Sidechain technology is an emerging concept that can be used to connect two separate blockchains and allow for the exchange of disparate assets across both. Sidechains can also be used as ‘extensions’ to existing blockchains, where they handle all of the functions of its parent chain while compartmentalizing data and freeing up time and space on the mainchain.
Imagine a slow blockchain as a river that’s been blocked up. Sidechains are like diversions in the river which allow it to form a new path, while still being connected to the main body of water.
The difference is that information on sidechains can move backward and forward. While information can be stored on the sidechain, it can also be moved onto the mainchain if required.

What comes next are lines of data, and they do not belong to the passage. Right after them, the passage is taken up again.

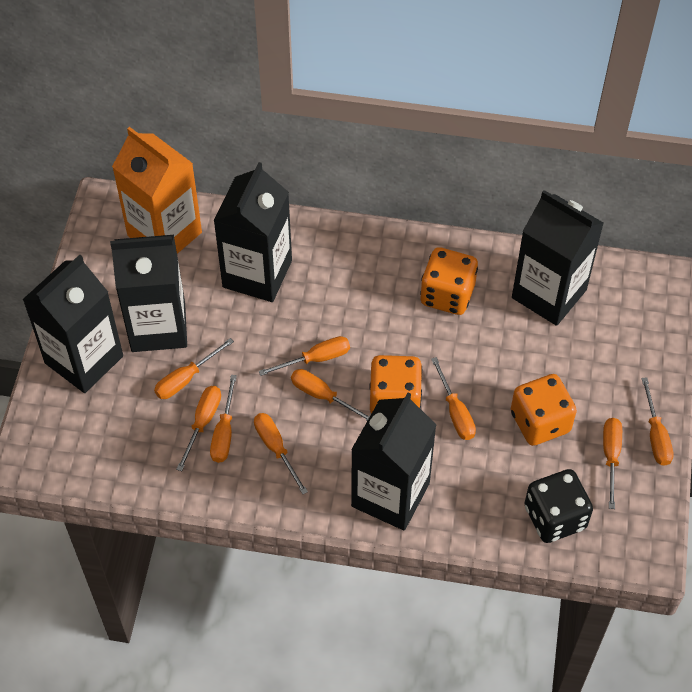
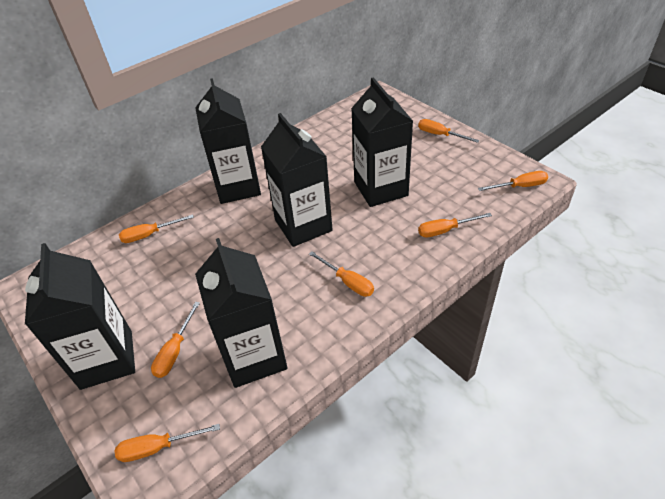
black dice: [524,469,593,543] = 1 -> none = 0
orange carton: [112,127,202,254] = 1 -> none = 0
orange dice: [369,355,422,414] [420,247,478,315] [511,374,577,446] = 3 -> none = 0
orange screwdriver: [154,338,234,399] [176,386,221,471] [210,375,237,463] [254,413,308,494] [259,336,350,376] [291,369,370,421] [431,357,476,440] [603,418,622,509] [641,377,674,466] = 9 -> [114,424,220,462] [119,214,194,243] [151,302,200,378] [309,251,374,297] [418,119,479,143] [418,213,492,237] [478,171,548,191] = 7

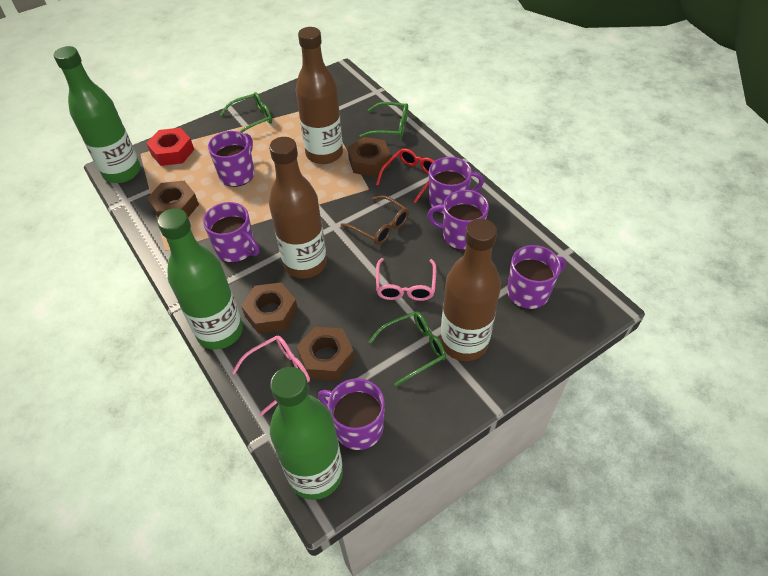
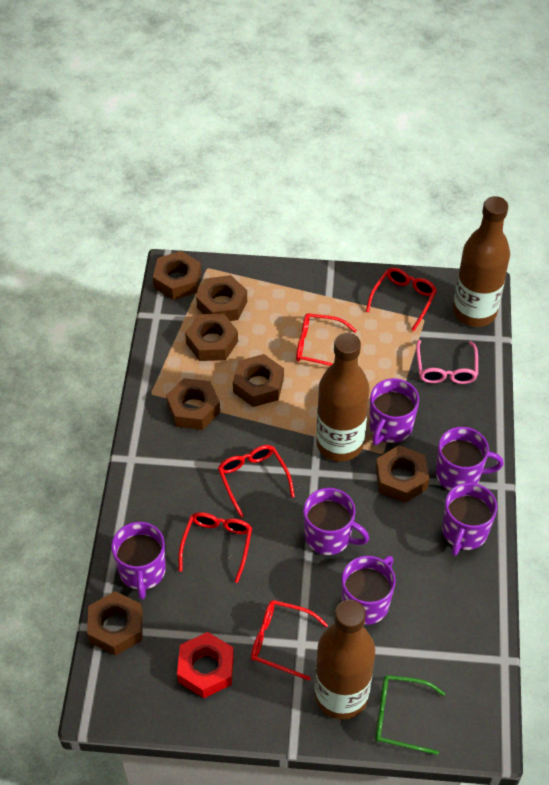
brown glasses: [341,195,409,245] = 1 -> none = 0
brown nut: [147,181,199,217] [241,283,298,334] [297,327,355,381] [348,137,391,177] = 4 -> [87,591,143,656] [153,251,201,300] [166,378,220,430] [185,314,238,361] [196,275,247,321] [233,354,284,407] [376,445,429,503] = 7
green bottle: [53,46,141,183] [157,208,243,350] [270,367,343,500] = 3 -> none = 0
green glasses: [220,92,272,133] [360,102,408,138] [369,311,446,386] = 3 -> [375,675,445,755] = 1
pink glasses: [232,336,310,416] [376,258,436,301] = 2 -> [416,340,478,384] = 1
red glasses: [376,148,434,203] = 1 -> [178,512,252,583] [218,445,295,517] [251,600,328,681] [296,313,357,366] [366,268,437,331] = 5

As sidechain technology becomes better known, firms are starting to implement it in a range of useful ways. Start-ups like Rootstock (RSK) have launched a testnet sidechain which pegs onto Bitcoin and aims to enable smart contract capabilities for BTC users.
While Ardor (ARDR) are targeting the blockchain-as-a-service (BAAS) market by providing financial institutions with sidechains which can transact and interact with each other.
The Lisk project began as a fork of the Crypti blockchain in 2016 and has been joined by several former Ethereum developers, including co-founder Charles Hoskinson.
Lisk have made no secret of the fact that they’re going after Ethereum’s position as the main provider of smart contracts and app launches, but there’s a long way to go.
One major concern about sidechains is the requirement for miners to keep the chain safe. To address the problem of incentivizing miners, ‘merged-mining’ is used, where currencies that are based on the same algorithm can be mined simultaneously, supporting the mainchain and the sidechain at the same time.